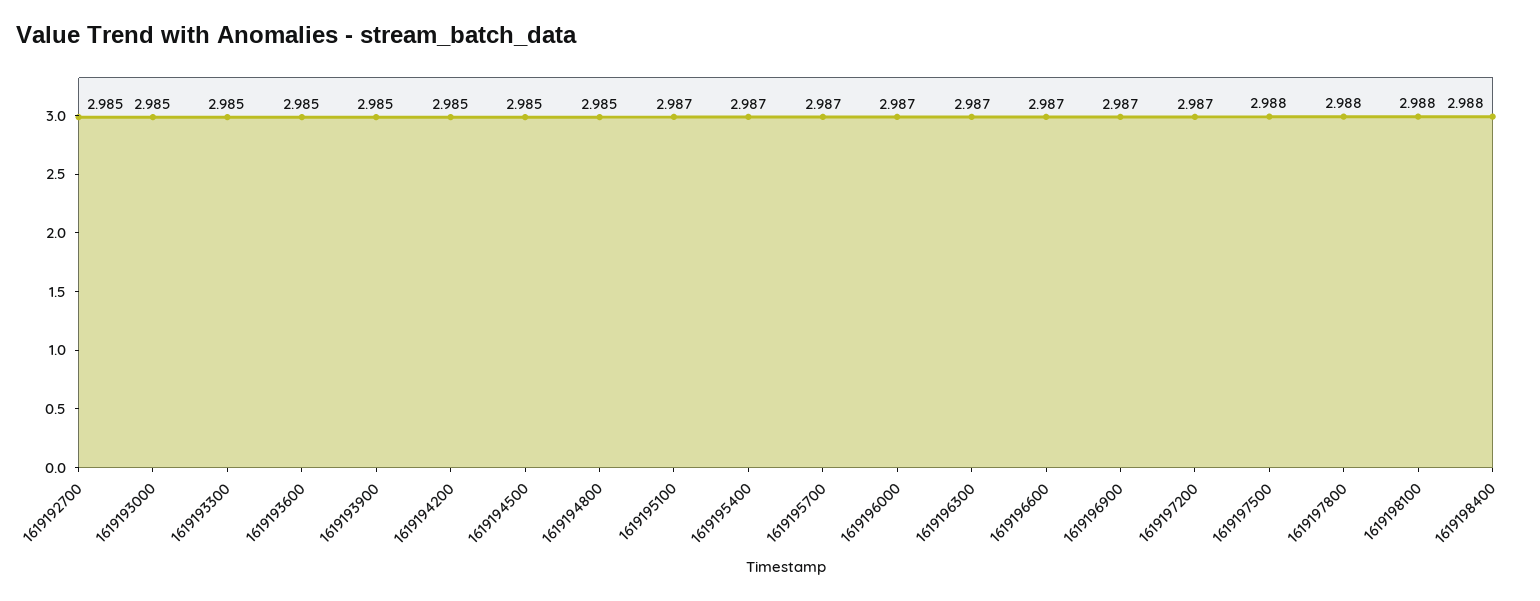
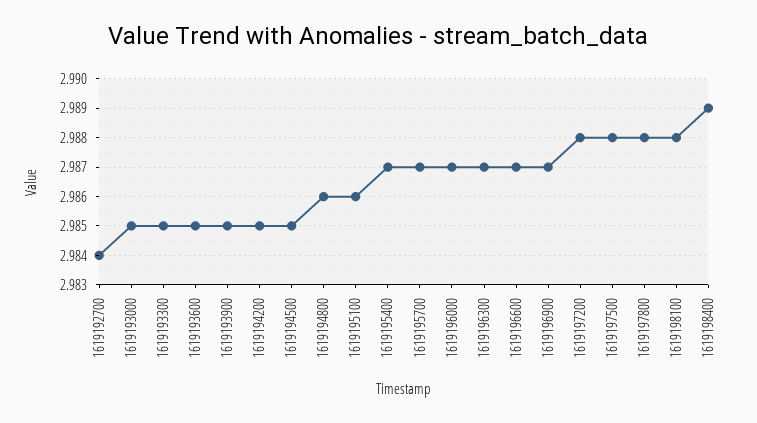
  {
-   "1619192700": 2.985,
+   "1619192700": 2.984,
    "1619193000": 2.985,
    "1619193300": 2.985,
    "1619193600": 2.985,
    "1619193900": 2.985,
    "1619194200": 2.985,
    "1619194500": 2.985,
-   "1619194800": 2.985,
+   "1619194800": 2.986,
-   "1619195100": 2.987,
+   "1619195100": 2.986,
    "1619195400": 2.987,
    "1619195700": 2.987,
    "1619196000": 2.987,
    "1619196300": 2.987,
    "1619196600": 2.987,
    "1619196900": 2.987,
-   "1619197200": 2.987,
+   "1619197200": 2.988,
    "1619197500": 2.988,
    "1619197800": 2.988,
    "1619198100": 2.988,
-   "1619198400": 2.988
+   "1619198400": 2.989
  }

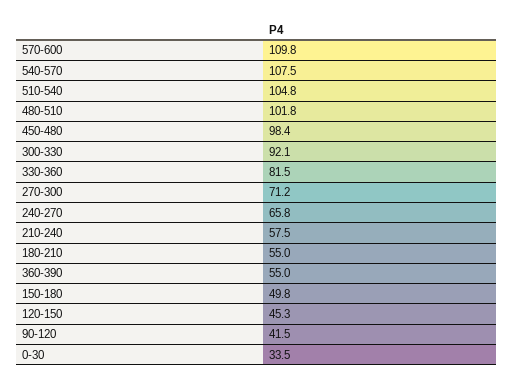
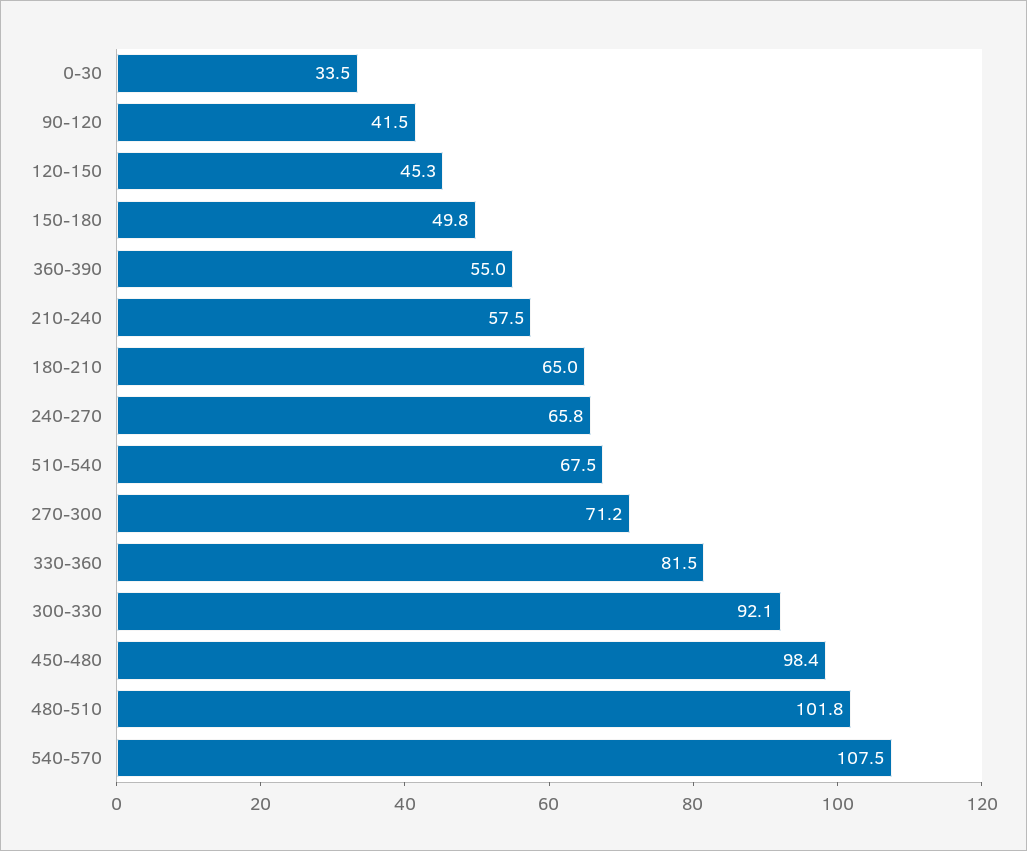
  {
-   "570-600": 109.8,
    "540-570": 107.5,
-   "510-540": 104.8,
+   "510-540": 67.5,
    "480-510": 101.8,
    "450-480": 98.4,
    "300-330": 92.1,
    "330-360": 81.5,
    "270-300": 71.2,
    "240-270": 65.8,
    "210-240": 57.5,
-   "180-210": 55,
+   "180-210": 65,
    "360-390": 55,
    "150-180": 49.8,
    "120-150": 45.3,
    "90-120": 41.5,
    "0-30": 33.5
  }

•••••

> **What you will do**
Each record above must be returned exactly as written, with its pictures omitted.

> **Solution for this task**
  {
-   "1619192700": 2.985,
+   "1619192700": 2.984,
    "1619193000": 2.985,
    "1619193300": 2.985,
    "1619193600": 2.985,
    "1619193900": 2.985,
    "1619194200": 2.985,
    "1619194500": 2.985,
-   "1619194800": 2.985,
+   "1619194800": 2.986,
-   "1619195100": 2.987,
+   "1619195100": 2.986,
    "1619195400": 2.987,
    "1619195700": 2.987,
    "1619196000": 2.987,
    "1619196300": 2.987,
    "1619196600": 2.987,
    "1619196900": 2.987,
-   "1619197200": 2.987,
+   "1619197200": 2.988,
    "1619197500": 2.988,
    "1619197800": 2.988,
    "1619198100": 2.988,
-   "1619198400": 2.988
+   "1619198400": 2.989
  }

  {
-   "570-600": 109.8,
    "540-570": 107.5,
-   "510-540": 104.8,
+   "510-540": 67.5,
    "480-510": 101.8,
    "450-480": 98.4,
    "300-330": 92.1,
    "330-360": 81.5,
    "270-300": 71.2,
    "240-270": 65.8,
    "210-240": 57.5,
-   "180-210": 55,
+   "180-210": 65,
    "360-390": 55,
    "150-180": 49.8,
    "120-150": 45.3,
    "90-120": 41.5,
    "0-30": 33.5
  }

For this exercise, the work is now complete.